En contra de su costumbre, aquella mañana Maria del Roser se entrometió en los asuntos de su heredero. Subió la escalera hecha un brazo de mar, entró sin miramientos en lo que antaño fue trastero y tuvo que cerrar los ojos para ahorrarse —demasiado tarde— la contemplación de la indecencia que estaba ocurriendo entre el desbarajuste de lienzos, caballetes, sillas y trapos en que se encontraba el camastro de su hijo.
Aun sin mirar, dijo:
—Señorita, es necesario que interrumpa al instante esa actividad y se vista. Necesito hablar con mi hijo a solas.
Amadeo, de apenas veintiún años, no chistó. No se habría atrevido a mostrar ante su madre ni un ápice de la osadía que gastaba en sus cada vez más frecuentes escapadas nocturnas. Ante un modoso jovencito de mirada gacha, la desconocida salió de detrás del biombo y recogió su bolso de falsas piedras preciosas. Maria del Roser escrutó su inequívoco atuendo antes de decirle:
—El cochero la llevará donde sea que vaya. Tenga un buen día y gracias por todo.
La joven —que debía de superar por muy poco la edad de Amadeo— ni siquiera halló las palabras con que despedirse, impresionada por el educado modo en que acababa de despacharla la señora de la casa.
Maria del Roser cerró la puerta, se sentó en el borde del lecho de su hijo y le habló con más dureza que nunca.
—Espero que sea la última vez que te atreves a meter fulanas bajo mi mismo techo. ¿Es que no hay casas de citas en la ciudad? ¿Debo recordarte que ésta no es una de ellas? Estás comprometiendo el apellido de tu padre y el mío propio. No pienso permitirlo.
Amadeo, por supuesto, no estaba de acuerdo con el planteamiento del problema, pero tuvo el buen gusto —y la prudencia— de no decir nada.
—Por otra parte, me preocupa que sólo persigas a furcias. ¿Es que te dan miedo las mujeres de tu misma condición social? ¿Prefieres ese lucimiento fácil que te proporcionan las ignorantes chicas del arrabal? ¿Tan mediocre te crees que en lugar de acatar las reglas del juego recurres a las trampas? De seguir así, hijo mío, temo que una enfermedad venérea te deje inservible antes de tiempo o que me traigas por nuera a una mujer de la calle. Sienta la cabeza de una vez, caramba. Tienes edad de ello y, sobre todo, posición. No nos avergüences más.

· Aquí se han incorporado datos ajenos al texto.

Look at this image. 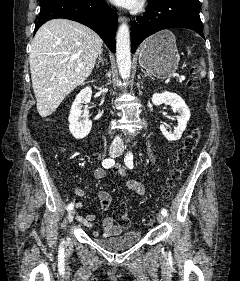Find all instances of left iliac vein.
<instances>
[{
    "instance_id": "left-iliac-vein-1",
    "label": "left iliac vein",
    "mask_w": 240,
    "mask_h": 281,
    "mask_svg": "<svg viewBox=\"0 0 240 281\" xmlns=\"http://www.w3.org/2000/svg\"><path fill=\"white\" fill-rule=\"evenodd\" d=\"M122 152H123V149H120L119 152L117 153V156H119L120 154H122ZM157 221H158L159 223H162V222L164 221V216H163L161 213H159V214L157 215Z\"/></svg>"
}]
</instances>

Terminado su soliloquio, Maria del Roser salió tan altiva como la reina de Saba, dejando a su espalda el silencio que sucede a las declaraciones de guerra.
A partir de ese día, no hubo joven casadera de buena familia de la que no le hablara a su hijo.
—¿Conoces a la señorita Garí? Me han dicho que es una intérprete de piano notable. ¡Ha sido discípula de Enrique Granados!
Amadeo asentía sin convicción.
—Es aburrida, madre. ¡Y aún lleva corsé!
—Me he enterado —otro intento— de que la hija del banquero Benigne de la Riva va siempre a la última moda, toda suelta y destensada. Y que ha estudiado en el Liceo francés. ¿Quieres que la invite a merendar?
—Haz lo que gustes, madre —respondía, indolente, Amadeo—. Creo que la conozco. Es esférica como un elefante.
—Me encontré el otro día en el hipódromo a la señorita Carles-Tolrá. Es bien proporcionada y guapa de cara, pero muy delgada para mi gusto. ¿La conoces?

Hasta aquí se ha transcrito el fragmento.